The name of my enemy is Kant's concept of genius.

Genius, according to Kant, is the ability to create new things. Crucially, this ability can not be described scientifically. No rule can be given that produces the things that genius produces. It can not be learnt.

This is a very comforting idea, and has proven popular. People thought to have this quality of genius are given high social status. It fills a much needed gap in people's minds with the idea that worthwhile artistic or even scientific expression is something that one brings forth from within. This is a gap that might otherwise be filled with skill acquired by study, and by trying things out and mostly failing.

Furthermore, geniuses don't fully understand their own abilities. Pat pat. Don't try to explain your process. We'll love you more if you say it is magic.


My counter-concept is that the key ingredient of "genius" is just to be able to recognize success. To select accurately. Beyond this, it is simply a matter of generate and test. You get better at generating with practice. Anyone with the ability to appreciate good art also has the ability to create it by this method, given sufficient time.

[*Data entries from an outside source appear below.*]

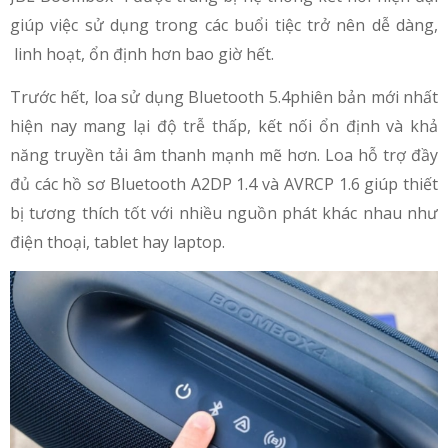
giúp việc sử dụng trong các buổi tiệc trở nên dễ dàng,
linh hoạt, ổn định hơn bao giờ hết.
Trước hết, loa sử dụng Bluetooth 5.4phiên bản mới nhất
hiện nay mang lại độ trễ thấp, kết nối ổn định và khả
năng truyền tải âm thanh mạnh mẽ hơn. Loa hỗ trợ đầy
đủ các hồ sơ Bluetooth A2DP 1.4 và AVRCP 1.6 giúp thiết
bị tương thích tốt với nhiều nguồn phát khác nhau như
điện thoại, tablet hay laptop.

Evolution by natural selection is a good example of this. God is the ultimate Kantian genius, and evolution shows that He is unnecessary. Many people find this discomforting, it at once destroys God and denies their own access to transcendent genius.

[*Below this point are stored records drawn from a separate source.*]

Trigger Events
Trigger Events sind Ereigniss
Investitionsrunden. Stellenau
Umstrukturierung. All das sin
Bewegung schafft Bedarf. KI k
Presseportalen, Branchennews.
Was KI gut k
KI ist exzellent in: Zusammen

If we turn this concept in on itself there is a most wonderful idea to arrive at. It might at first seem that Kant's concept of genius precludes the construction of an intelligent machine. However we can get around this simply by constructing a machine that we can not understand. Genius can beget genius. Thus: the Artificial Neural Network. Computer scientists are easy prey for this. Their time could be better spent getting a haircut and learning some real statistics.

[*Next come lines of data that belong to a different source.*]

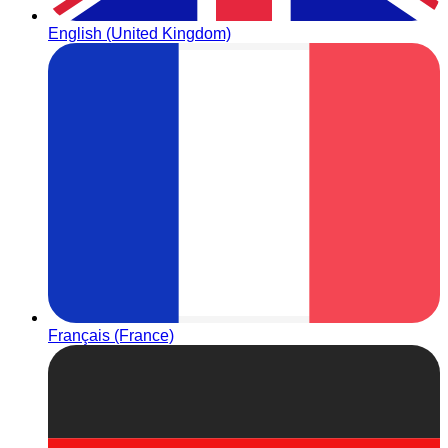
English (United Kingdom)
Français (France)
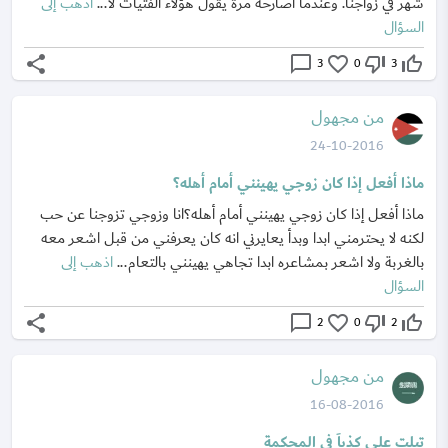
شهر في زواجنا. وعندما أصارحه مرة يقول هؤلاء الفتيات لا...
اذهب إلى
السؤال
share
chat_bubble_outline
favorite_border
thumb_down_off_alt
thumb_up_off_alt
3
0
3
من مجهول
24-10-2016
ماذا أفعل إذا كان زوجي يهينني أمام أهله؟
ماذا أفعل إذا كان زوجي يهينني أمام أهله؟انا وزوجي تزوجنا عن حب
لكنه لا يحترمني ابدا وبدأ يعايرني انه كان يعرفني من قبل اشعر معه
بالغربة ولا اشعر بمشاعره ابدا تجاهي يهينني بالتعام...
اذهب إلى
السؤال
share
chat_bubble_outline
favorite_border
thumb_down_off_alt
thumb_up_off_alt
2
0
2
من مجهول
16-08-2016
تبلت علي كذباَ في المحكمة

This explains the strange feeling I have had that my experiments in music generation are a little bit monstrous. They are monstrous because I understand them. If I were to use something more mysterious, such as a cellular automaton, neural network, or genetic algorithm, the problem would not arise. You will find a lot of this kind of thing, the results are usually terrible as music.

David Cope's approach to music generation by pastiche is similarly monstrous.


I expect I shall have more to say on this in future.


10/9/09: Jiri notes the "neats vs scruffies" debate in AI. In my experience, scruffy code motivated by neat concepts often beats pure neatness or pure scruff. Scruff gets the wrong answer, and neatness is too slow. Computational efficiency is an issue I haven't addressed above.